Hi there.
So glad you’re back online, and that you received my tape.
And, was thrilled to hear that you’re sight has returned – truly wonderful news.
Yes, the vertigo (dizziness) can be quite debilitating. Will keep you in my thoughts and send positive vibes your way, in the hopes that you’ll get over that problem very soon. I’ve known others with inner ear problems and remember the agony they went through. Not fun.
Yes, your “other” dizziness certainly cannot be fixed by a pill. For that, try dying your hair dark brown, so that you don’t have any blond in it anymore.

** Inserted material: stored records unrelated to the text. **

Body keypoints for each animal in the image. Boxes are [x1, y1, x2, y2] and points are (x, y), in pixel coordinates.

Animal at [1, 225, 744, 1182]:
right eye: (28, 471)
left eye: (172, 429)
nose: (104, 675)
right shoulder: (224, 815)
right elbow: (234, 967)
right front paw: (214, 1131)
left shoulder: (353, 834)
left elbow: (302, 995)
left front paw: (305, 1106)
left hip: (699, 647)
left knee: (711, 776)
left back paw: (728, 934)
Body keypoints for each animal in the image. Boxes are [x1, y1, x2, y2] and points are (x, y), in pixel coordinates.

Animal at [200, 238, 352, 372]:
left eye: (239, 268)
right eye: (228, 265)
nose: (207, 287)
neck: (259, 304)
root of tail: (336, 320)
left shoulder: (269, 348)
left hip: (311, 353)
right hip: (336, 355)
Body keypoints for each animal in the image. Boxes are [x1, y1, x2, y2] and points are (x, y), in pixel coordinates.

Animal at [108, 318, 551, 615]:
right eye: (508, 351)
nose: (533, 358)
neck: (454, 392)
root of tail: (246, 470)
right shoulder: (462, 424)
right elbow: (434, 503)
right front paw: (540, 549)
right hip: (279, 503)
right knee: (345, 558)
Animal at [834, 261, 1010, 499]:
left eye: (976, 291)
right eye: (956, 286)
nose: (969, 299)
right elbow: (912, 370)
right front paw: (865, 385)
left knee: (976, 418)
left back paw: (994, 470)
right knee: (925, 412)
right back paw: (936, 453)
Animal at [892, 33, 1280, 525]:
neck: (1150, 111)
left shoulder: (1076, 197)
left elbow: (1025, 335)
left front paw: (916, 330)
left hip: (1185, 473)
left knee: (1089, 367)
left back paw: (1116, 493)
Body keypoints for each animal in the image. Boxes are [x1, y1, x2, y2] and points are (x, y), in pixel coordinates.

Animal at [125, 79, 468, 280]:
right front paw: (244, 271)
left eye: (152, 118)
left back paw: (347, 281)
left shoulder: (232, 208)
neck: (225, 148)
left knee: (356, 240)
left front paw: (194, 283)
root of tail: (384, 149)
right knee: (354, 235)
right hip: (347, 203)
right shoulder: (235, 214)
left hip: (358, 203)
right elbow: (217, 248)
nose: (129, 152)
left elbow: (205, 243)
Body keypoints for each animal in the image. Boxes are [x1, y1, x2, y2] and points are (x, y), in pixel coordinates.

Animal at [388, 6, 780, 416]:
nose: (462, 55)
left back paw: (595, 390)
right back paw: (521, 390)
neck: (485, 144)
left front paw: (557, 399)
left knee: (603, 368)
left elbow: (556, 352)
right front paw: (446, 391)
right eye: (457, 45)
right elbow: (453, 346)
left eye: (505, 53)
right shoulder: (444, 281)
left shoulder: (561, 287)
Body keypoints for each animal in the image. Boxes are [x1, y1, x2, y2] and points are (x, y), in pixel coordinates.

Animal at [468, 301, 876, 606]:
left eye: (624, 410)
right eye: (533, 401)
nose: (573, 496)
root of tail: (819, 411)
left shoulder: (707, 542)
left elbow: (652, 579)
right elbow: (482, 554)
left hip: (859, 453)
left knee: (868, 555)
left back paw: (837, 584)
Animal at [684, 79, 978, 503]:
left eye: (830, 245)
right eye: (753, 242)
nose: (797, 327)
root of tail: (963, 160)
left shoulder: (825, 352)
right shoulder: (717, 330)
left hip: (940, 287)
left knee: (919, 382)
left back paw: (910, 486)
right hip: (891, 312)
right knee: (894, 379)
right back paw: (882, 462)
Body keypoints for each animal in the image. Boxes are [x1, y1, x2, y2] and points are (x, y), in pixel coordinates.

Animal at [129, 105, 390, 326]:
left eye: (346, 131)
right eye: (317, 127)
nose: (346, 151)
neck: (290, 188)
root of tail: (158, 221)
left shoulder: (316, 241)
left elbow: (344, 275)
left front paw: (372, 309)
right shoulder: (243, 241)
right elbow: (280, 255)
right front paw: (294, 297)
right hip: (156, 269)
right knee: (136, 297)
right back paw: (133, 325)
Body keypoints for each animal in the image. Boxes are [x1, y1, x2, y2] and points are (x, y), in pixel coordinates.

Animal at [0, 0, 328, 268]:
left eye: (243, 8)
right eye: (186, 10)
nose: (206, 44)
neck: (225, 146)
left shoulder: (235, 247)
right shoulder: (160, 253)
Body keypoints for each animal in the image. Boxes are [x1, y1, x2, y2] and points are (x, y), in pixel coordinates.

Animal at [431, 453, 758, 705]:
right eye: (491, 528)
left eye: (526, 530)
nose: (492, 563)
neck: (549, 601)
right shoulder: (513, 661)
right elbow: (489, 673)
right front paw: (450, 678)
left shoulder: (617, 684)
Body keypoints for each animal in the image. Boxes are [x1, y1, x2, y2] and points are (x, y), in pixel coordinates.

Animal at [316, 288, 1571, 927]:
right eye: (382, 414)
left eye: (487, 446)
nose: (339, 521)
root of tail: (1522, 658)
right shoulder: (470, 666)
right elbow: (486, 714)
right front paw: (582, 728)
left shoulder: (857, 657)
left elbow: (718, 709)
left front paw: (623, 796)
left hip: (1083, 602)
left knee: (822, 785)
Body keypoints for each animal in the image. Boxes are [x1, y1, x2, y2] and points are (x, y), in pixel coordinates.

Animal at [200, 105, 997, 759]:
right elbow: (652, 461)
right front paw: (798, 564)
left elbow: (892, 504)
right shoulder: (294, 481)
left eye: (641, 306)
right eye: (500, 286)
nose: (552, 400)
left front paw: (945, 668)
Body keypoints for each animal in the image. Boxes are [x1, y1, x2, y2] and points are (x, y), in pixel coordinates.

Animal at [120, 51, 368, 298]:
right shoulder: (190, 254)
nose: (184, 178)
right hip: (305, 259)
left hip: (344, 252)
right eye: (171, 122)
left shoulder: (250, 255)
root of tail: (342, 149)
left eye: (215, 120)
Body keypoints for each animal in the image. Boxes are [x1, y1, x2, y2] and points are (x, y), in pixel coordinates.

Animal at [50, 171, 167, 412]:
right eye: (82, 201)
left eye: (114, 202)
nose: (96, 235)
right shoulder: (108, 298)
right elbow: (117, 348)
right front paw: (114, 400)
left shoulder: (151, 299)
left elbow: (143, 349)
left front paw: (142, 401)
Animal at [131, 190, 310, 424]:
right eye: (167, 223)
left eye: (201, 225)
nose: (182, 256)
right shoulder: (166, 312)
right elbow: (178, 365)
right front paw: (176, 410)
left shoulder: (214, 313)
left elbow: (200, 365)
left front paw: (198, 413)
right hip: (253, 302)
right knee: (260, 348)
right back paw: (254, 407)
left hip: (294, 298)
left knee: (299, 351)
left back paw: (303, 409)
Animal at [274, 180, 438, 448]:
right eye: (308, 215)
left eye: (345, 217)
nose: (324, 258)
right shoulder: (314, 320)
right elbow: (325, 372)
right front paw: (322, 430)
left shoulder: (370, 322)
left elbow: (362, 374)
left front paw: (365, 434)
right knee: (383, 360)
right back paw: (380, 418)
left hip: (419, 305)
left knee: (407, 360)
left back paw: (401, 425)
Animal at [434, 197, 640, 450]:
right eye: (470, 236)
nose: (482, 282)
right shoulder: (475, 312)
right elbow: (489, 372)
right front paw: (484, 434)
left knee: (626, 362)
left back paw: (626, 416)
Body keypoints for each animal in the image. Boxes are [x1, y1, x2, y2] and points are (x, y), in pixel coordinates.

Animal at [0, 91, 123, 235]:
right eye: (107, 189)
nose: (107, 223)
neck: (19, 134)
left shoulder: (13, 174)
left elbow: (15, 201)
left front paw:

Was JP the guy you’ve been dating? I did not realize he was ill. Was he having problems with his heart when you were at camp this summer? I vaguely remember you mentioning something about it (I think) but cannot recall the details. At any rate, losing a loved one is quite a significant loss, even if you were having problems. However, I do recall that you were having some troubles in that relationship even last summer. So even if you had been able to talk more when he was in the hospital, chances are that you wouldn’t have really resolved anything, considering that you likely spent lots of time before he became bedridden, to work things out. Sometimes, people don’t see eye to eye, a fact that often is glossed over and ignored by society. Often, we’re expected to get along well with everyone with whom we come in contact. And if we can’t, we’re judged harshly. But trying to accomplish that, is probably an unrealistic goal in most situations. Sometimes, all the talking in the world won’t straighten things out. Whether or not two people relate well is determined by many more factors besides how often or how long they communicate. Upbringing, genetics, education, and life experience, things over which we do not have much direct control, also impact on our ability to “jive” with people, making it harder to understand some, easier to understand others. So, I hope you’re not feeling guilty, or inadequate, or that there’s more you should have done or said, to make the relationship better or to better enable him to rest in peace. Even if you had talked to him for 1000 hours (which you probably did since the beginning of your involvement with him), you still would be able to find more to say to him after he passed away. Here now. You did everything you could, over a rather long period of time. If you are blaming yourself for falling short where [he] was concerned, please don’t. He just might not have been “the right guy.”
Haven’t heard from Ray since getting his Christmas card. I do need to call him though. Time to start planning for this summer at camp.
I bet you’ll give your grandchildren lots and lots of good memories of nights spent with you. My grandparents were such wonderful people. The last of them, my grandmother Jewell, died 22 years ago. But they really gave me a great start in my life. Gram often had me spend the night, and then would make a big breakfast of eggs, bacon, hot cakes, bagels, muffins, and such, the next morning. Even today, I can still recall hers and grandfather’s voices, talking in the kitchen, as I awoke to the smells of coffee brewing and bacon frying. What a peaceful, safe feeling those noises and smells used to induce in me. Your grandchildren will probably have similar memories of you, since you seem like such a loving person where they’re concerned.
And, speaking of Altoona being a long commute, well, I wondered if you’d care to come and visit me for a couple days in the spring. I’d like to take you to Rails to Trails and walk for a few hours, visit a couple amusement parks in the area, and show you our malls, and to get better acquainted in general. I have high-speed Internet access, so you could check your email often. You would have your own bedroom while here. too
No pressure there. Let me know if you’d be interested, and we could make some arrangements.
Well, I have to get going, and finish up some work around the office here. So take care, thanks very much for writing. Be healthy, and do take good care of yourself. Will talk to you again soon.